▶ _Your objective_
Exactly the lines below from the one with "hfov_deg: 17.1" up to and including the one with "focal_mm: 80" make up the answer, with nothing else added.

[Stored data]
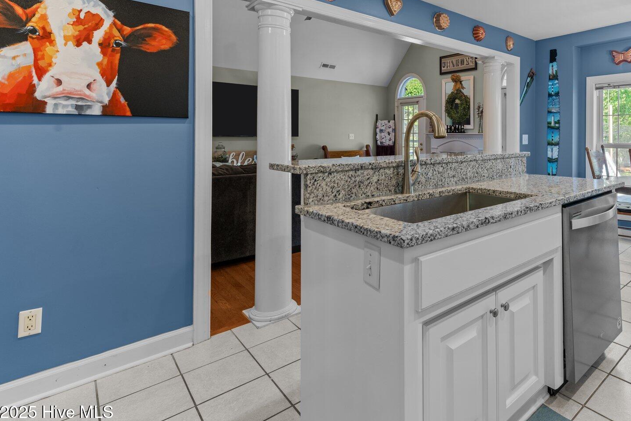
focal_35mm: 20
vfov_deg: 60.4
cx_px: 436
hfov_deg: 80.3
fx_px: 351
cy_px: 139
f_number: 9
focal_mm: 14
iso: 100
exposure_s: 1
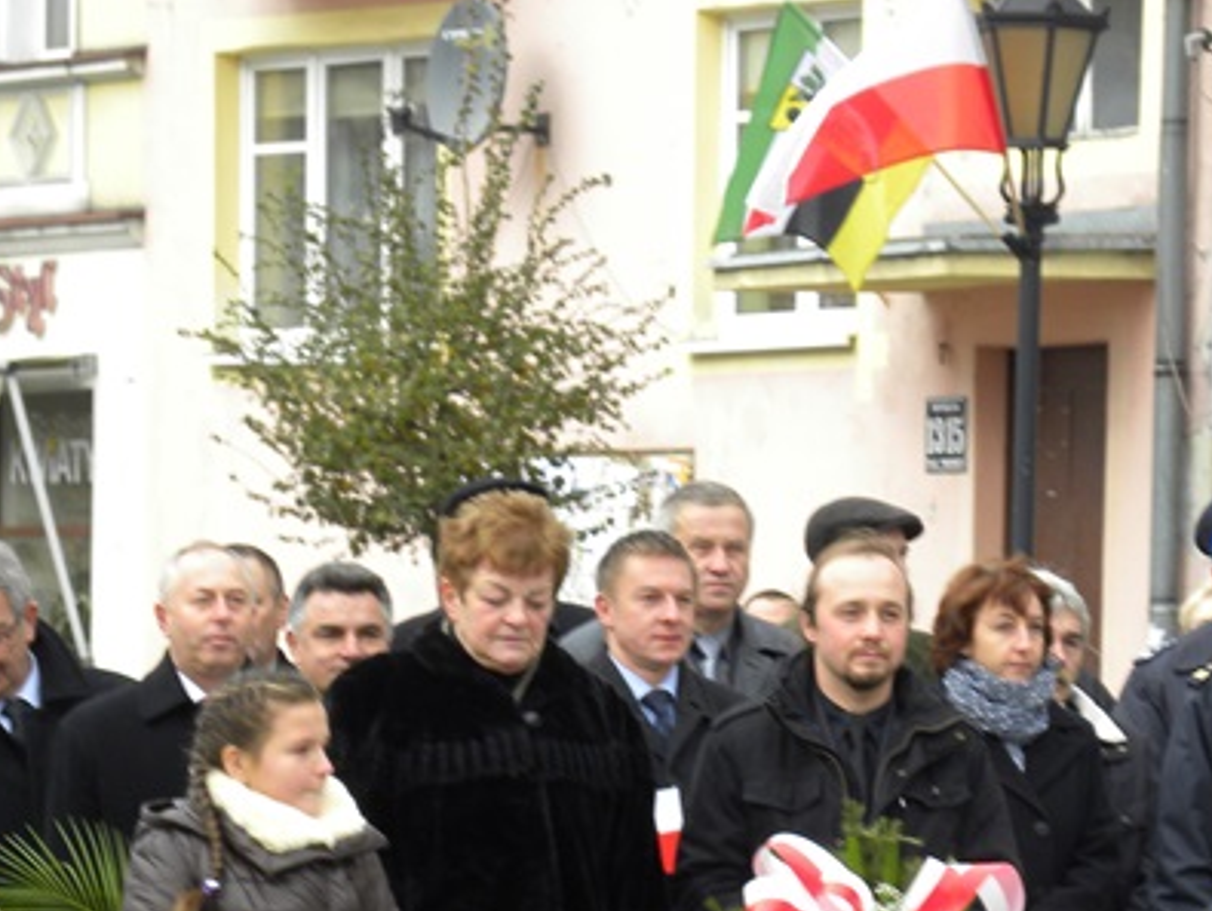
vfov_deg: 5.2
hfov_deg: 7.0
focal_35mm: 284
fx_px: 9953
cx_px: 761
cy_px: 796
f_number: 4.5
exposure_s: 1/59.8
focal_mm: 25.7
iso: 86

--

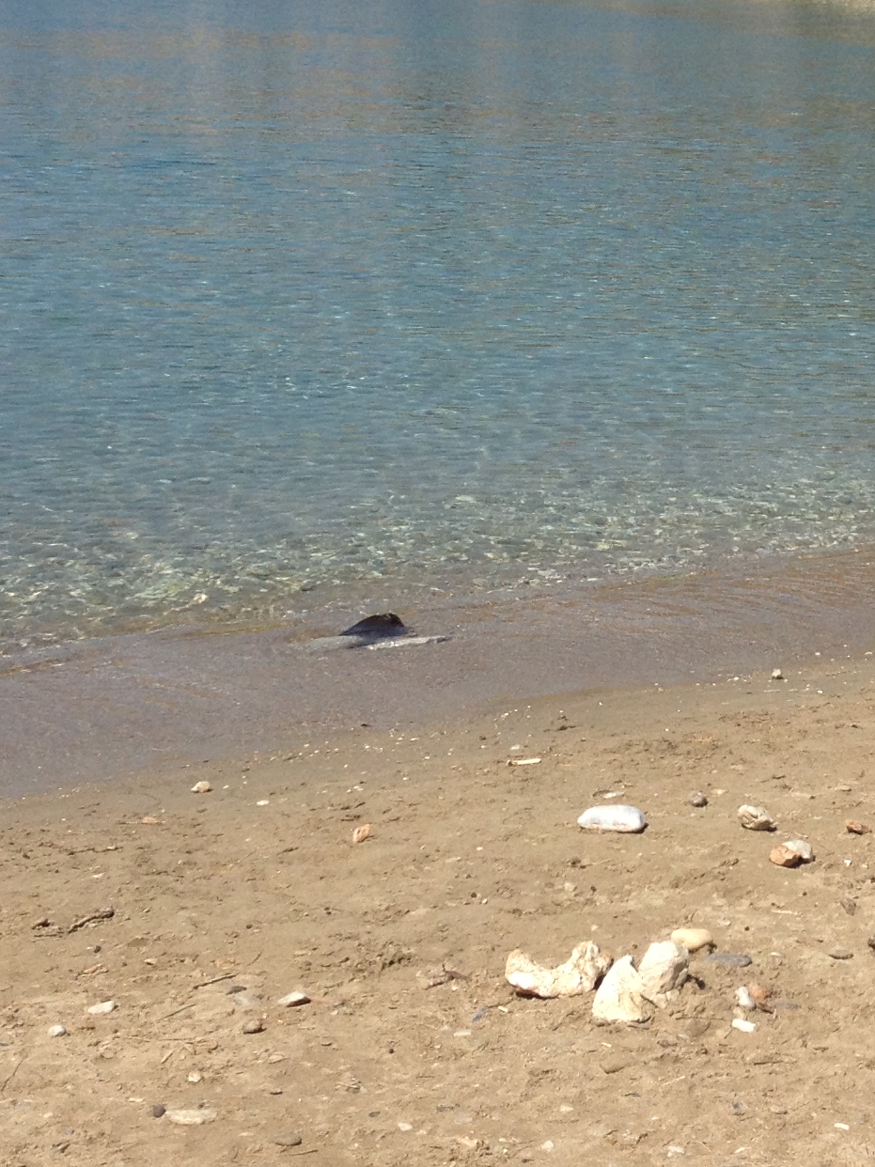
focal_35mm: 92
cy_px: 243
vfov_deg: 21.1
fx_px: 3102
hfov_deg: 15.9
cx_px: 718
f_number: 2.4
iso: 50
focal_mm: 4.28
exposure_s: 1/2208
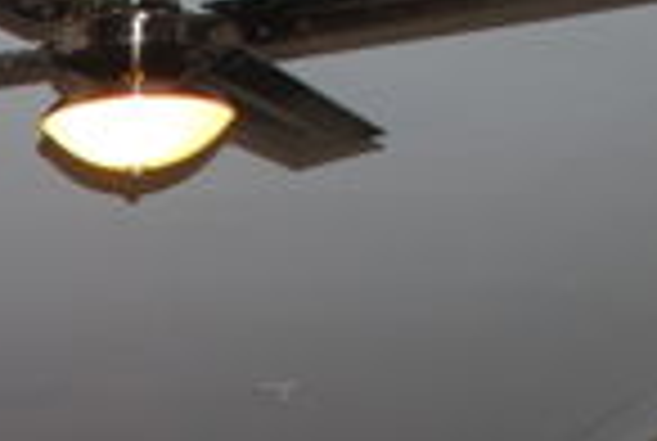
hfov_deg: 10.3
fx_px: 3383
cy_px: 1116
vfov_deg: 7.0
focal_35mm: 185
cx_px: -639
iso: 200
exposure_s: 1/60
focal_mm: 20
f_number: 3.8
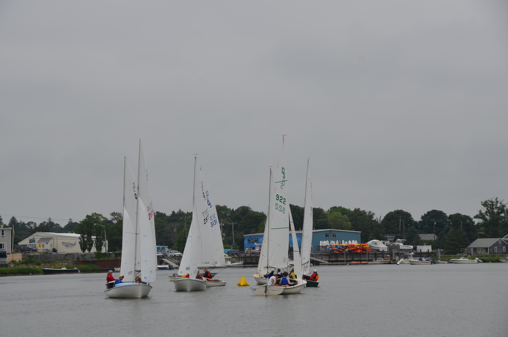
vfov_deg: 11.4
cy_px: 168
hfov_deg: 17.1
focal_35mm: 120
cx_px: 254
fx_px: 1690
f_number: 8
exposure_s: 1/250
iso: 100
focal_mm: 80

* * *

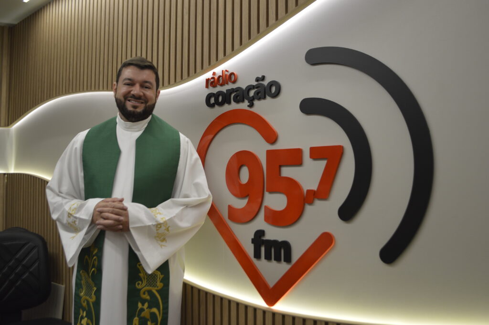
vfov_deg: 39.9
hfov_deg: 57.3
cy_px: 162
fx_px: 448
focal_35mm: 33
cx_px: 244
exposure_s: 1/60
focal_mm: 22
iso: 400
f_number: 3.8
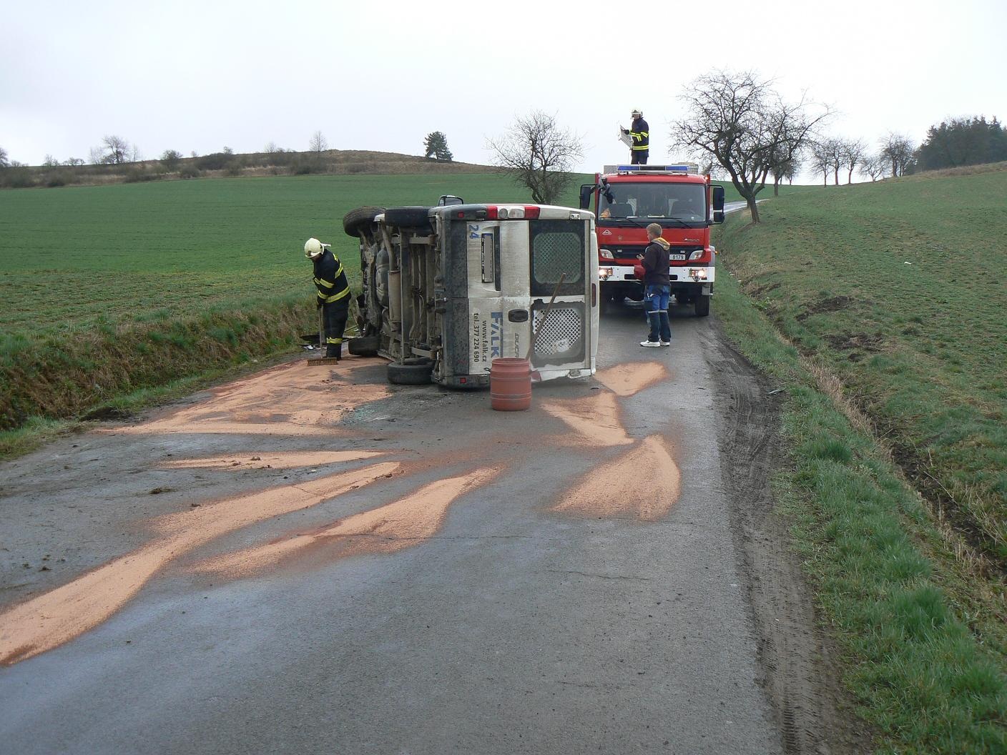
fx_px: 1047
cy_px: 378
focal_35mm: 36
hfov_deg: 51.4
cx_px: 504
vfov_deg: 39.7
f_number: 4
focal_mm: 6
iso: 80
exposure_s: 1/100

▶ _Written reply_
hfov_deg: 17.1
focal_35mm: 120
cx_px: 254
fx_px: 1690
f_number: 8
exposure_s: 1/250
iso: 100
focal_mm: 80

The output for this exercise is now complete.